■ **Description of the task**:
Answer these questions from the chapter on broadcasting:
1. What shape does the result c have in the opening example?
2. What does the marker ~ denote?
3. With a feature bias, which entry of bias is added to x[3, 5]?

■ **Reading text**:

■ ■ ■

Chapter 4
What Does Broadcasting Hide?
Broadcasting is one of the great conveniences of array programming:
a = torch.randn(16, 1, 64)
b = torch.randn(1, 32, 64)
c = a + b
The result has shape (16, 32, 64). The second dimension of a expands. The
first dimension of b expands. Most tensor programmers can read that after a
moment.
But the pause is interesting. For c[3, 5, :], which part of a is used?
Which part of b?
a[3, 0, :]
b[0, 5, :]
The answer is not difficult. That is part of the charm of broadcasting. But it
is not written in the expression a + b; it is recovered from a convention
about singleton dimensions and shape alignment. Broadcasting keeps the code
short by moving the coordinate story into a rule the reader already knows.
That trade is often worth it. It is also an excellent place for a quiet mistake to hide.
The Design Fork: Implicit Expansion or Visible Absence
Broadcasting offers a tempting design: let singleton dimensions expand silently, and trust shape rules to reject impossible cases. This is concise, and for many programs it is exactly what the programmer wants. The weakness is that the source does not say which coordinate was absent by design.
A stricter design could forbid broadcasting entirely. That would make every reuse explicit, and it would also make ordinary tensor formulas unpleasantly heavy. The useful middle ground is to make absence visible in the coordinate story without forcing every expanded element to be written.
Einlang’s notation follows that middle path. A term that lacks j is not an
accident of layout; it is a value that does not depend on j. The design
principle is the same as before: if the missing coordinate matters to later
checking or differentiation, the source should not hide it inside a singleton
dimension.
Every singleton axis should raise a small question: is this value truly independent of that coordinate, or did we merely arrange memory so the library would accept it? A feature bias is independent of batch. A per-example offset is not. Both can be stored as vectors. The coordinate expression is where the distinction becomes hard to miss.
Missing Coordinates
An index-oriented version can make the absence explicit:
let a[i, ~, k] = ...
let b[~, j, k] = ...
let c[i, j, k] = a[i, k] + b[j, k]
The marker ~ denotes an intentionally missing coordinate. It says that a
host layout may contain a singleton dimension, but the value’s meaning does not
depend on that coordinate.
In the expression for c, the term a[i, k] depends on i and k, but not
on j. The term b[j, k] depends on j and k, but not on i. So for one
concrete output coordinate:
c[3, 5, k] = a[3, k] + b[5, k]
There is no hidden singleton axis to remember. Broadcasting becomes a property
of the expression’s free coordinates. If a term does not mention j, it cannot
possibly care which j you picked.
Bias Has a Job
Broadcasting bugs are usually not rank bugs. They are role bugs. A tensor may have a shape that permits expansion while still expanding along the wrong meaning.
Consider:
y = x + bias
If x has logical shape [batch, feature], then a feature bias is:
let y[b, f] = x[b, f] + bias[f]
A batch bias is a different program:
let y[b, f] = x[b, f] + bias[b]
Both can produce a two-dimensional result. Only one matches the intended model. The indexed form forces the decision to appear where the addition is written.
Read the two concrete points:
y[3, 5] = x[3, 5] + bias[5] feature bias
y[3, 5] = x[3, 5] + bias[3] batch bias
A bias vector is more than “a vector.” It is a vector with a job. The index tells you what job it is doing.

■ ■ ■

■ **Data provided**:
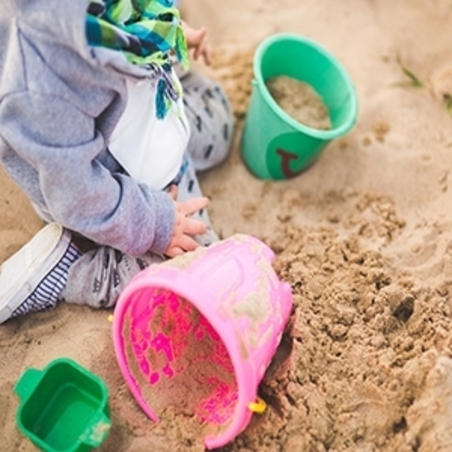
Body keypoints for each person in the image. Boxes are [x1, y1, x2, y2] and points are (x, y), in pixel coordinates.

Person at [0, 0, 233, 323]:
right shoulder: (40, 83)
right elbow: (78, 196)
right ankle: (73, 268)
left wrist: (171, 36)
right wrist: (157, 224)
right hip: (115, 190)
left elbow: (134, 14)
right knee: (199, 263)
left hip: (149, 118)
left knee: (220, 127)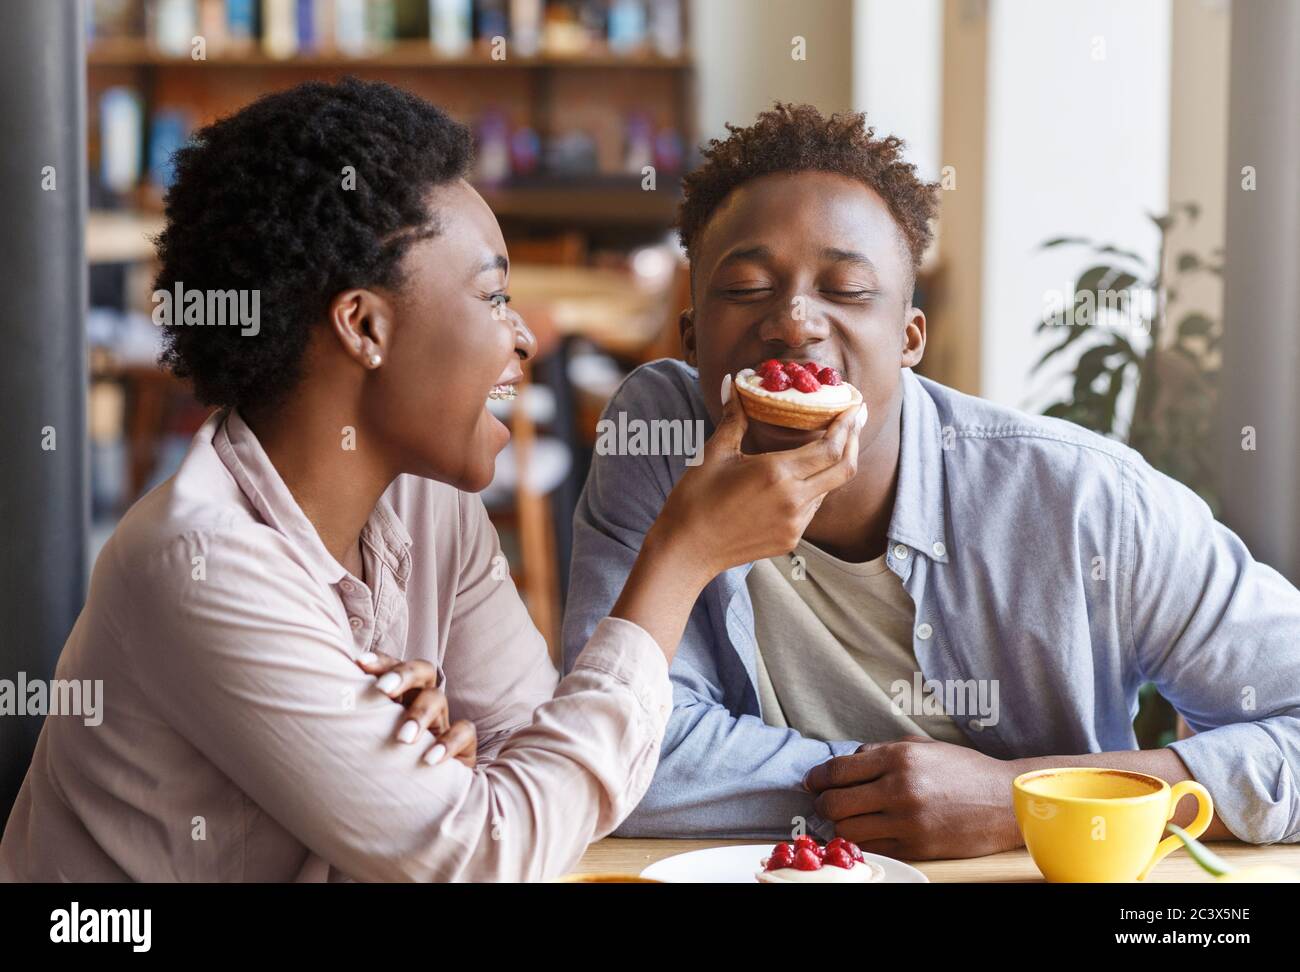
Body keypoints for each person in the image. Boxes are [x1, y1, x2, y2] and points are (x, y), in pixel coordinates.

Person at [0, 81, 862, 882]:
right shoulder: (202, 562)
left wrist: (458, 762)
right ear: (364, 326)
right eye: (492, 299)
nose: (523, 338)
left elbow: (545, 764)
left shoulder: (427, 502)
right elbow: (486, 854)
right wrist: (680, 559)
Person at [561, 103, 1300, 857]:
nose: (793, 322)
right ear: (691, 337)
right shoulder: (664, 438)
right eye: (747, 288)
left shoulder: (1083, 502)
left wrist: (1021, 801)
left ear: (910, 337)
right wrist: (884, 796)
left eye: (847, 289)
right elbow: (618, 753)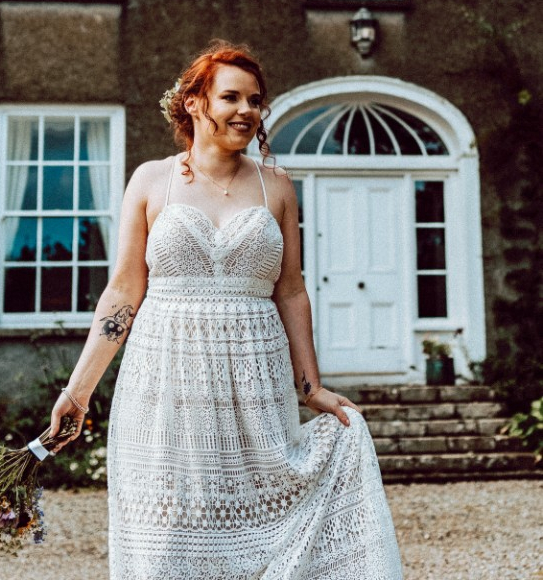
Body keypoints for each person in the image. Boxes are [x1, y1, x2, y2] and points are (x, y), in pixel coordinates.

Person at [50, 41, 403, 580]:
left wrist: (311, 387)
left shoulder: (276, 186)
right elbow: (122, 292)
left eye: (255, 100)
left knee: (259, 526)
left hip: (254, 379)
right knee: (167, 539)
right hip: (165, 378)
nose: (247, 110)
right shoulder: (151, 180)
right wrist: (78, 393)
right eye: (231, 97)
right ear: (194, 103)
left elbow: (291, 291)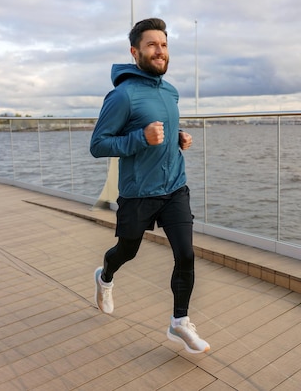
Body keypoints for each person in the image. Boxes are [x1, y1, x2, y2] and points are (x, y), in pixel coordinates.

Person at [89, 18, 210, 354]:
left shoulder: (170, 91)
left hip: (174, 188)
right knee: (127, 250)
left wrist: (179, 137)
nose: (161, 51)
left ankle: (179, 323)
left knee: (186, 255)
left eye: (165, 45)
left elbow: (165, 128)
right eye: (152, 45)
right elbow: (99, 144)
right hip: (138, 192)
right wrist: (140, 139)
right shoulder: (122, 96)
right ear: (135, 51)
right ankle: (105, 276)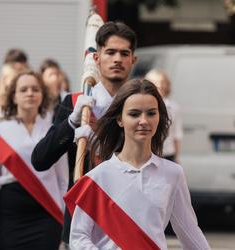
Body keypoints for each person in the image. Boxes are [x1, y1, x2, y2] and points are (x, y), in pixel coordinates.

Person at [64, 79, 210, 250]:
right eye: (134, 114)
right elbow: (78, 238)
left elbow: (190, 233)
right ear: (120, 119)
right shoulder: (97, 177)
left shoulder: (173, 174)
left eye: (151, 113)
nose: (144, 121)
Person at [31, 21, 137, 245]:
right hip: (81, 224)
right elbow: (40, 159)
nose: (117, 58)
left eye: (124, 53)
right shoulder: (74, 102)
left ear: (133, 60)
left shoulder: (142, 104)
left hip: (128, 222)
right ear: (96, 58)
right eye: (110, 52)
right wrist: (70, 123)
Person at [0, 70, 68, 250]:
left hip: (47, 214)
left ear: (42, 95)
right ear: (13, 97)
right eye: (24, 89)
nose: (30, 93)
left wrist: (64, 224)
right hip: (10, 215)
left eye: (35, 89)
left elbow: (63, 180)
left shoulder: (53, 131)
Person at [145, 69, 183, 162]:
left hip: (167, 154)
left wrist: (177, 158)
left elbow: (177, 134)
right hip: (147, 154)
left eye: (162, 82)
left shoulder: (173, 107)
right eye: (155, 82)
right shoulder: (141, 105)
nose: (160, 85)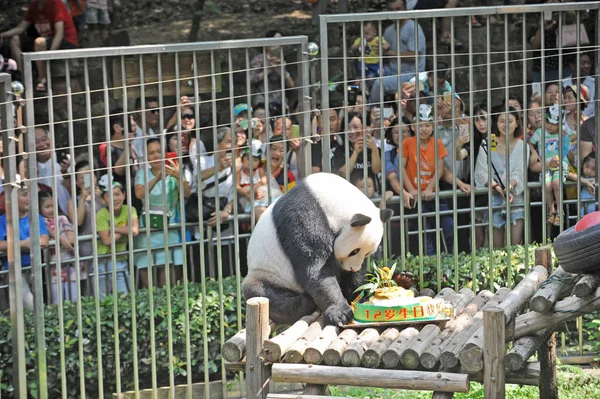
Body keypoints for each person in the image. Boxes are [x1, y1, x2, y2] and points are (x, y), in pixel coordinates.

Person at [134, 138, 191, 289]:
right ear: (146, 156)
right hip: (148, 230)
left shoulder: (174, 171)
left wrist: (180, 177)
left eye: (159, 152)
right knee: (149, 285)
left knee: (168, 283)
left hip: (169, 229)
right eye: (151, 153)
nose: (155, 156)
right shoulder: (141, 174)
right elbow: (139, 194)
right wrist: (157, 178)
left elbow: (186, 194)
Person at [474, 107, 533, 248]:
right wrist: (499, 188)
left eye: (510, 121)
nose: (505, 125)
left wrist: (509, 186)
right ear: (496, 123)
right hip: (494, 198)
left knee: (515, 247)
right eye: (501, 121)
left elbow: (519, 173)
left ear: (517, 123)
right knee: (496, 248)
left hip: (515, 199)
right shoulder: (488, 143)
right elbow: (482, 172)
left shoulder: (522, 146)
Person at [401, 104, 454, 255]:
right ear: (414, 127)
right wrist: (411, 189)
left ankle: (451, 257)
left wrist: (430, 187)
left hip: (434, 195)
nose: (424, 129)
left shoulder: (436, 143)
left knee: (449, 225)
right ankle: (430, 262)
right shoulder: (407, 143)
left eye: (427, 125)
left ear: (432, 126)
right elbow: (401, 167)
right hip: (418, 197)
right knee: (427, 232)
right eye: (420, 125)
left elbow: (440, 169)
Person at [0, 0, 79, 92]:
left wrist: (51, 54)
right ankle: (21, 75)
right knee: (15, 39)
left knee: (39, 42)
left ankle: (42, 79)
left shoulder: (55, 4)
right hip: (44, 40)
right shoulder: (34, 5)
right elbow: (21, 28)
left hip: (65, 41)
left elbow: (59, 33)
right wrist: (2, 35)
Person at [368, 0, 426, 104]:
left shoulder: (413, 27)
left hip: (411, 75)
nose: (395, 13)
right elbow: (383, 53)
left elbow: (414, 56)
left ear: (405, 9)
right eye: (391, 10)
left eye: (398, 9)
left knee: (379, 84)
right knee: (367, 78)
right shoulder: (389, 30)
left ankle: (371, 112)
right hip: (391, 70)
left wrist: (388, 52)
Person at [0, 187, 49, 310]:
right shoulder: (2, 220)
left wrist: (13, 244)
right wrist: (23, 244)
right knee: (31, 306)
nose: (28, 198)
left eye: (30, 195)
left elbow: (44, 241)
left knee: (40, 306)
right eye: (24, 195)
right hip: (13, 270)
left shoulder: (36, 217)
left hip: (36, 269)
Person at [529, 104, 575, 226]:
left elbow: (573, 137)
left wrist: (574, 131)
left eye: (554, 123)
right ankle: (551, 210)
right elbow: (530, 142)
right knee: (547, 184)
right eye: (547, 121)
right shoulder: (540, 132)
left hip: (560, 163)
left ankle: (560, 212)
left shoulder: (563, 132)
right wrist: (533, 152)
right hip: (546, 165)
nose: (549, 125)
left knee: (556, 183)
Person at [96, 176, 138, 298]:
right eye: (110, 196)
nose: (115, 199)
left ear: (124, 195)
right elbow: (107, 240)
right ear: (104, 200)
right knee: (102, 300)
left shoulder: (130, 210)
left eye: (117, 194)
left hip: (120, 260)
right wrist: (126, 229)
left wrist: (114, 229)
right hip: (102, 262)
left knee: (125, 298)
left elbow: (134, 230)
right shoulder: (101, 215)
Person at [67, 160, 101, 296]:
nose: (85, 178)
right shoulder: (72, 201)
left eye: (89, 174)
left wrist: (100, 198)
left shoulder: (105, 195)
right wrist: (82, 198)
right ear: (76, 181)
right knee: (91, 291)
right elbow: (78, 221)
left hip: (106, 247)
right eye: (81, 176)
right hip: (86, 252)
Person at [39, 190, 78, 303]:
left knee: (74, 298)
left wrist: (64, 240)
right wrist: (60, 238)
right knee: (56, 301)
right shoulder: (40, 221)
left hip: (69, 263)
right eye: (47, 207)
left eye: (54, 206)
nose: (51, 209)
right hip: (52, 267)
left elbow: (71, 239)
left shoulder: (62, 218)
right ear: (40, 208)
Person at [250, 30, 296, 113]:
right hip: (262, 101)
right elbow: (251, 79)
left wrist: (283, 70)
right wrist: (269, 69)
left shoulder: (283, 59)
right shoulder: (259, 59)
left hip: (280, 102)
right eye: (276, 40)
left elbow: (291, 85)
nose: (279, 44)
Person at [332, 112, 381, 187]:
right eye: (348, 128)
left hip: (371, 194)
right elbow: (343, 174)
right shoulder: (340, 150)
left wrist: (374, 150)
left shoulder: (372, 148)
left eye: (356, 127)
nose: (352, 131)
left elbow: (376, 170)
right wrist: (355, 152)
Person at [35, 126, 71, 217]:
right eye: (36, 142)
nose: (42, 144)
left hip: (68, 215)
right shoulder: (28, 166)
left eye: (44, 139)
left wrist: (65, 173)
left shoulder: (64, 160)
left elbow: (77, 189)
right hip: (42, 219)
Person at [383, 118, 415, 209]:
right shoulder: (387, 155)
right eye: (396, 132)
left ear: (411, 132)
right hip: (398, 203)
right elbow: (392, 177)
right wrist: (404, 193)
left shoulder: (420, 150)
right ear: (391, 135)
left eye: (404, 131)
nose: (401, 135)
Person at [236, 140, 271, 221]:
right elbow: (237, 187)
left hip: (261, 195)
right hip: (247, 198)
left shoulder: (260, 171)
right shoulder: (239, 173)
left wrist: (255, 189)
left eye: (255, 160)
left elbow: (264, 181)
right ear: (242, 158)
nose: (252, 162)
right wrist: (246, 194)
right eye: (248, 158)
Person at [563, 52, 595, 118]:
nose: (587, 66)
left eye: (588, 63)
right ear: (572, 66)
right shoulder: (563, 84)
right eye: (583, 63)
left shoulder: (595, 84)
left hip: (590, 123)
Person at [580, 152, 596, 216]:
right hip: (584, 214)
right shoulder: (581, 178)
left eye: (594, 169)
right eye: (587, 166)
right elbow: (568, 175)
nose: (589, 171)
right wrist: (586, 182)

■ ■ ■

■ **Solution to this task**:
1. (16, 32, 64)
2. An intentionally missing coordinate.
3. bias[5]